Fact-Check: Are some Journalist right in saying that South Indians don’t celebrate Diwali?

Some users went on to school her regarding the celebration of Diwali across the country and also the reason why one of the Hindu communities known as Mandyam Iyengars do not celebrate the festival.

The usual suspects pretending to be wise do not stop surprising people with their ignorance. Sujata Anandan, who claims to be an author and a journalist seemed to have shown her incompetence in understanding facts after she put out a tweet claiming that most of the South Indians do not celebrate the festival of Diwali.

Senior Journalist Yashwant Deshmukh in a twitter conversation with a fellow journalist was talking about how Deepavali is celebrated across the country with different names and traditions attached to it. Sujata Anandan, gatecrashing the conversation, claimed to represent the entire South Indian populace and declared that people from the South do not celebrate Diwali, as they are not homogeneous people. She went on to say that Keralites do not celebrate the festival in no form whatsoever and Tamilians burst crackers on the morning of Narak Chaturdashi.

Sujata Anandan rejected that the fact that Deepavali or Diwali is celebrated across the country for a span of four days with different names and manner of celebrations attached to it.
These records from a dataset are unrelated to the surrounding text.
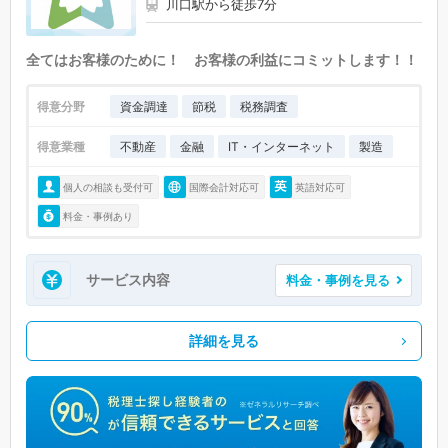
川口駅から徒歩7分
全てはお客様のために！ お客様の利益にコミットします！！
得意分野
資金調達
節税
税務調査
得意業種
不動産
金融
IT・インターネット
製造
個人の相談も受付可
国際会計対応可
英語対応可
料金・事例あり
サービス内容
料金・事例を見る
詳細を見る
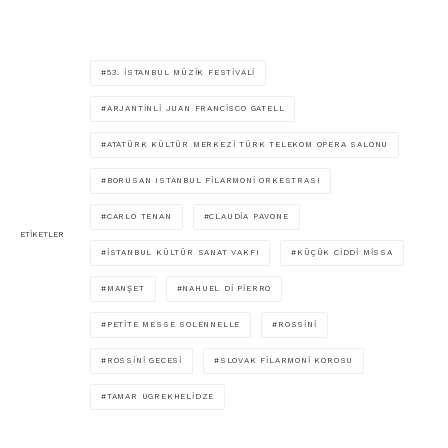
53. İSTANBUL MÜZIK FESTIVALI
ARJANTINLI JUAN FRANCISCO GATELL
ATATÜRK KÜLTÜR MERKEZI TÜRK TELEKOM OPERA SALONU
BORUSAN ISTANBUL FILARMONI ORKESTRASI
CARLO TENAN
CLAUDIA PAVONE
ETIKETLER
İSTANBUL KÜLTÜR SANAT VAKFI
KÜÇÜK CIDDI MISSA
MANŞET
NAHUEL DI PIERRO
PETITE MESSE SOLENNELLE
ROSSINI
ROSSINI GECESI
SLOVAK FILARMONI KOROSU
TAMAR UGREKHELIDZE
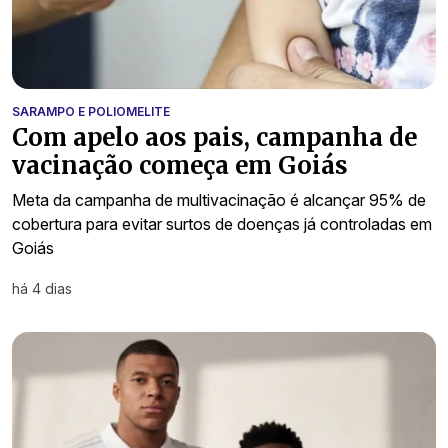
SARAMPO E POLIOMELITE
Com apelo aos pais, campanha de
vacinação começa em Goiás
Meta da campanha de multivacinação é alcançar 95% de
cobertura para evitar surtos de doenças já controladas em
Goiás
há 4 dias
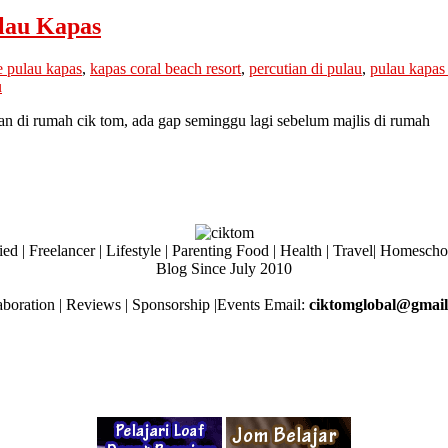
lau Kapas
e pulau kapas
,
kapas coral beach resort
,
percutian di pulau
,
pulau kapas 
u
n di rumah cik tom, ada gap seminggu lagi sebelum majlis di rumah
ed | Freelancer | Lifestyle | Parenting Food | Health | Travel| Homesch
Blog Since July 2010
aboration | Reviews | Sponsorship |Events Email:
ciktomglobal@gmai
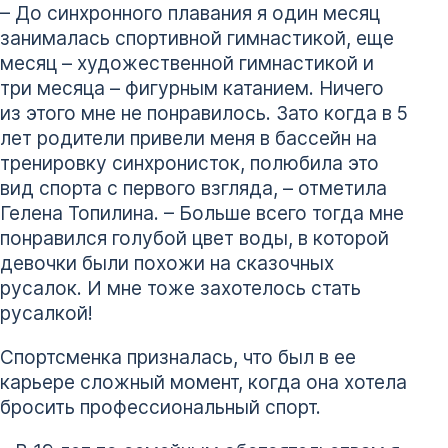
– До синхронного плавания я один месяц
занималась спортивной гимнастикой, еще
месяц – художественной гимнастикой и
три месяца – фигурным катанием. Ничего
из этого мне не понравилось. Зато когда в 5
лет родители привели меня в бассейн на
тренировку синхронисток, полюбила это
вид спорта с первого взгляда, – отметила
Гелена Топилина. – Больше всего тогда мне
понравился голубой цвет воды, в которой
девочки были похожи на сказочных
русалок. И мне тоже захотелось стать
русалкой!
Спортсменка призналась, что был в ее
карьере сложный момент, когда она хотела
бросить профессиональный спорт.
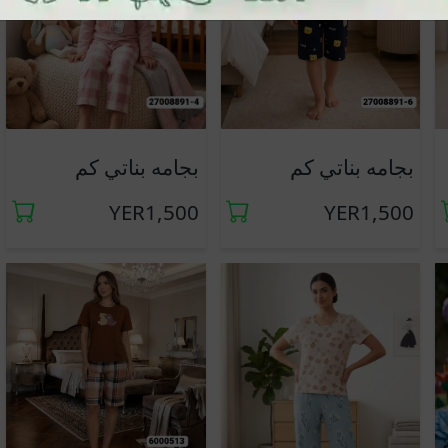
جديد
جديد
بجامه بناتي كم
بجامه بناتي كم
YER1,500
YER1,500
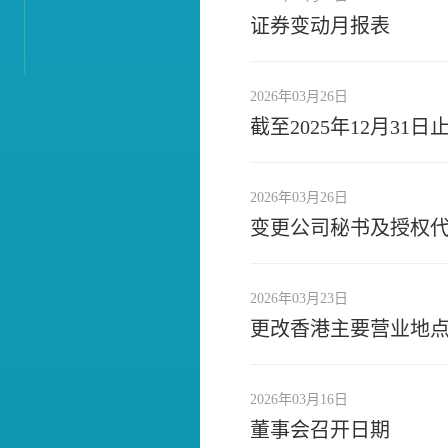
证券变动月报表
2026年03月26日
截至2025年12月3
2026年03月26日
变更公司秘书及授权
2026年03月23日
更改香港主要营业地
2026年03月16日
董事会召开日期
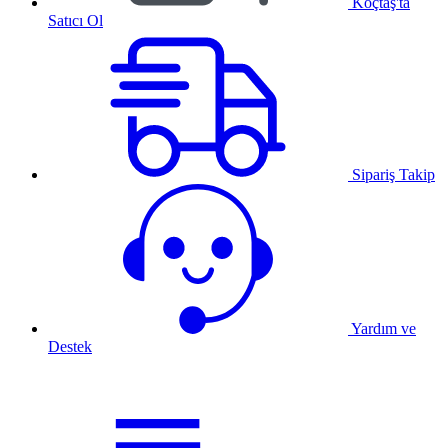
Koçtaş'ta
Satıcı Ol
Sipariş Takip
Yardım ve
Destek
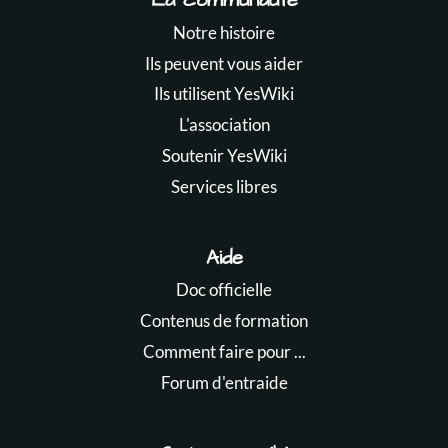
La communauté
Notre histoire
Ils peuvent vous aider
Ils utilisent YesWiki
L'association
Soutenir YesWiki
Services libres
Aide
Doc officielle
Contenus de formation
Comment faire pour ...
Forum d'entraide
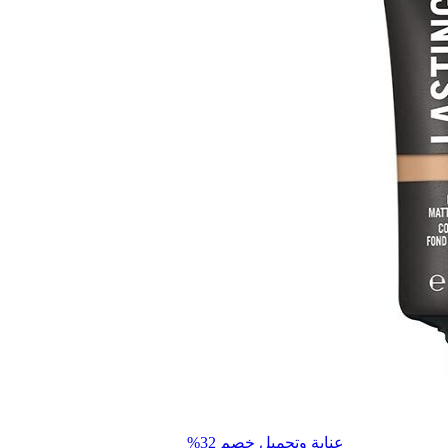
عناية وتجميل
خصم 32%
She went on to say that South Indians are not homogeneous people with respect to celebrating festivals and asked to let them be different.
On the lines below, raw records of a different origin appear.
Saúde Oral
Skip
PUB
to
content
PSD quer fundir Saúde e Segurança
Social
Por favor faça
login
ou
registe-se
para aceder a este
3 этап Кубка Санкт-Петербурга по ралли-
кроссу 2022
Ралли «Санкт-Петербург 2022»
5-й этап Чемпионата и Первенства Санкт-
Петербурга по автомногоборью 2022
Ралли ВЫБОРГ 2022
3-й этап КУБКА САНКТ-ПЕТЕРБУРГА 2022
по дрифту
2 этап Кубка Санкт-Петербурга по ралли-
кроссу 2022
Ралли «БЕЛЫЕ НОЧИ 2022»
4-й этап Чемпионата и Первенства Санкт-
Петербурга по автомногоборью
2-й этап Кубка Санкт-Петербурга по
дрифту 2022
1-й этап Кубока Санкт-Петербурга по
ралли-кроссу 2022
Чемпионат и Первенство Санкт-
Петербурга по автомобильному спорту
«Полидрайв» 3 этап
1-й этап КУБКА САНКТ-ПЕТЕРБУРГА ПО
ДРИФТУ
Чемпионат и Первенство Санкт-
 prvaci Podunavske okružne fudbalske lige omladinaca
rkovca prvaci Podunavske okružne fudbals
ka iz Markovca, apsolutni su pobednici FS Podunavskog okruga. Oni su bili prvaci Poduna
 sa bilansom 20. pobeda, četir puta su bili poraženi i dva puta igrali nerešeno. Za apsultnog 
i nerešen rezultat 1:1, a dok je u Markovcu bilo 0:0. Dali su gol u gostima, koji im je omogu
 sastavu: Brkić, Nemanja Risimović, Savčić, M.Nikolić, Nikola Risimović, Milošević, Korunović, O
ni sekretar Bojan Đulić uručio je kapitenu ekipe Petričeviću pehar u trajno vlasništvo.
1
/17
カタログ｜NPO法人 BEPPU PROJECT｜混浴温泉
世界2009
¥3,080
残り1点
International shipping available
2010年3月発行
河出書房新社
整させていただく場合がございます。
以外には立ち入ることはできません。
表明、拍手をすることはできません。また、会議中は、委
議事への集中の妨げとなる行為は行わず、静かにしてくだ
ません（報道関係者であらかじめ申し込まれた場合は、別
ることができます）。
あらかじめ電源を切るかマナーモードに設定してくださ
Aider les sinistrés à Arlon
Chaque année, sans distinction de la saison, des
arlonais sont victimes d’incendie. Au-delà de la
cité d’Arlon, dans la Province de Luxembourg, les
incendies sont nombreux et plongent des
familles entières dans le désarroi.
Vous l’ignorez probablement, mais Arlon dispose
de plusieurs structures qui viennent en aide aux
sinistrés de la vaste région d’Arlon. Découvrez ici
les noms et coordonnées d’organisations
Social media users reacted to the ignorance of the author-cum-journalist and asked her not to put false facts regarding the celebration of Diwali. Some people questioned her South Indian credentials and asked her not to tweet representing South India.

Some users went on to school her regarding the celebration of Diwali across the country and also the reason why one of the Hindu communities known as Mandyam Iyengars do not celebrate the festival. They went on to slam her for trying to divide Hindus based on a false narrative.

Diwali or Deepavali celebrated across the country, symbolises the spiritual victory of light over darkness, good over evil and knowledge over ignorance. Diwali is a five-day festival,  which is celebrated with different names coinciding with the darkest nights of the lunar month Karthika. It is celebrated as Dhanteras or Kali Pujo on Day 1 and on the second day, it is celebrated as Choti Diwali in North India, while people from other parts celebrate it as Naraka Chaturdashi.

On Day 3, the festival is known Diwali or Dhanlakshmi Pooja, while the fourth day of Deepavali is the most important day in the South, celebrated as Bali Padyami, while North Indians celebrate it as Padwa or Govardhan Puja. Fifth-day celebrations are often limited to North India, where they celebrate it as Bhai-Dhuj to honour the sister-brother bond, similar to Raksha Bandhan.